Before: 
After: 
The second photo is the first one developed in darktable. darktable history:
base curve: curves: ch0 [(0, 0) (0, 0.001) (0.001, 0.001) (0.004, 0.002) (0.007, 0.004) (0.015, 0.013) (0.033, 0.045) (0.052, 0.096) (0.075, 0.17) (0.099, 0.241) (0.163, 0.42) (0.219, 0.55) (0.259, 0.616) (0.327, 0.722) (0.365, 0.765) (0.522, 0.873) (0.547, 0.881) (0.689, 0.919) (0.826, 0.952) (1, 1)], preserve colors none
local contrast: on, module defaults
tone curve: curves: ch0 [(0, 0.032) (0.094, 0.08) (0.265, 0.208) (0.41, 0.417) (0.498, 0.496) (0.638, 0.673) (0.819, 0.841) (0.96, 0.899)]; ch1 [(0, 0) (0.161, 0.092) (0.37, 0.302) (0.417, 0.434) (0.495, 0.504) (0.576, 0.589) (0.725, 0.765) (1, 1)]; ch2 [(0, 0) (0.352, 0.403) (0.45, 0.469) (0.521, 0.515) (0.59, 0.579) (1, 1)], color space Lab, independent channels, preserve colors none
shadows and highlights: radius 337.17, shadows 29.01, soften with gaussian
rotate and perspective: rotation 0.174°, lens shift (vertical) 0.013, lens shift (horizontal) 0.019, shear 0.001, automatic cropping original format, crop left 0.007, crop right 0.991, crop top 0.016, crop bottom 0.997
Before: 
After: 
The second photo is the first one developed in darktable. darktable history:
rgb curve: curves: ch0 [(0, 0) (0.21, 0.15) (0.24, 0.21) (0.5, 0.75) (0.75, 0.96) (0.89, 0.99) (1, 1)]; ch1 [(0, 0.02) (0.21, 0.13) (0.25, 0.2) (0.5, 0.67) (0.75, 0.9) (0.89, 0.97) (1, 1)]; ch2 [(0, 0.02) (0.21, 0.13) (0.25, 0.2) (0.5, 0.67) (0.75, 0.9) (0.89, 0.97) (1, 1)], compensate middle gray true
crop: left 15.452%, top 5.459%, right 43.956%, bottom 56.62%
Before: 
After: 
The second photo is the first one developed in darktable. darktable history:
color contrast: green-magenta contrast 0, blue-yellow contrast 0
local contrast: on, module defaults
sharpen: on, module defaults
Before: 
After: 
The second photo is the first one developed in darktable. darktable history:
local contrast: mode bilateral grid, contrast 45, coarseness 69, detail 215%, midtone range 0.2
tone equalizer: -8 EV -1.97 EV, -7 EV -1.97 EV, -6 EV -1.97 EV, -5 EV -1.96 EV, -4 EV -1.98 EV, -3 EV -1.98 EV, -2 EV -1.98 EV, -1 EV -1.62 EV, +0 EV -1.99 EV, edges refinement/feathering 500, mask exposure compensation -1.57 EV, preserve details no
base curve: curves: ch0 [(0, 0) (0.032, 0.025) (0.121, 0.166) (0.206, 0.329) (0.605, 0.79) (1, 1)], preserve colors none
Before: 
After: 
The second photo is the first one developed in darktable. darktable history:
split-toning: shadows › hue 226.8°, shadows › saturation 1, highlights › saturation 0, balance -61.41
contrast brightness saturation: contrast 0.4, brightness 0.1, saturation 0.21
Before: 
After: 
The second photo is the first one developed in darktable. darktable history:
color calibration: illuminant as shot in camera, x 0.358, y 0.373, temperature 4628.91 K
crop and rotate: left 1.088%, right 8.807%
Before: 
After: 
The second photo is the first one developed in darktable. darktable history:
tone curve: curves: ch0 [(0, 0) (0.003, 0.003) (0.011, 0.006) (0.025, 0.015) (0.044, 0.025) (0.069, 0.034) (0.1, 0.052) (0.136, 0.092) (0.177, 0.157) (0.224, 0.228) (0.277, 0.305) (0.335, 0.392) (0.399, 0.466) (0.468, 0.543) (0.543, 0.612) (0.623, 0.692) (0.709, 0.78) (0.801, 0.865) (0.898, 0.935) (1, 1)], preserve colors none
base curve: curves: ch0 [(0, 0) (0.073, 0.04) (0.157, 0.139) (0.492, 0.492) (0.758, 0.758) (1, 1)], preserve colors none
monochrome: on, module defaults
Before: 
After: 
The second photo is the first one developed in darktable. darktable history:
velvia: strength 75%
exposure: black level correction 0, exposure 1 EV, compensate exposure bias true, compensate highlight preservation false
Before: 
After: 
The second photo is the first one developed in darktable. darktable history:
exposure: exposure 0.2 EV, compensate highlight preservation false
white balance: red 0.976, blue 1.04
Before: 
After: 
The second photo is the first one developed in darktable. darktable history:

________________

=== WORK REQUIRED ===
Please reproduce the records word for word, starting at the beginning and ending with the line that contains "shadows and highlights: radius".

=== ANSWER ===
Before: 
After: 
The second photo is the first one developed in darktable. darktable history:
base curve: curves: ch0 [(0, 0) (0, 0.001) (0.001, 0.001) (0.004, 0.002) (0.007, 0.004) (0.015, 0.013) (0.033, 0.045) (0.052, 0.096) (0.075, 0.17) (0.099, 0.241) (0.163, 0.42) (0.219, 0.55) (0.259, 0.616) (0.327, 0.722) (0.365, 0.765) (0.522, 0.873) (0.547, 0.881) (0.689, 0.919) (0.826, 0.952) (1, 1)], preserve colors none
local contrast: on, module defaults
tone curve: curves: ch0 [(0, 0.032) (0.094, 0.08) (0.265, 0.208) (0.41, 0.417) (0.498, 0.496) (0.638, 0.673) (0.819, 0.841) (0.96, 0.899)]; ch1 [(0, 0) (0.161, 0.092) (0.37, 0.302) (0.417, 0.434) (0.495, 0.504) (0.576, 0.589) (0.725, 0.765) (1, 1)]; ch2 [(0, 0) (0.352, 0.403) (0.45, 0.469) (0.521, 0.515) (0.59, 0.579) (1, 1)], color space Lab, independent channels, preserve colors none
shadows and highlights: radius 337.17, shadows 29.01, soften with gaussian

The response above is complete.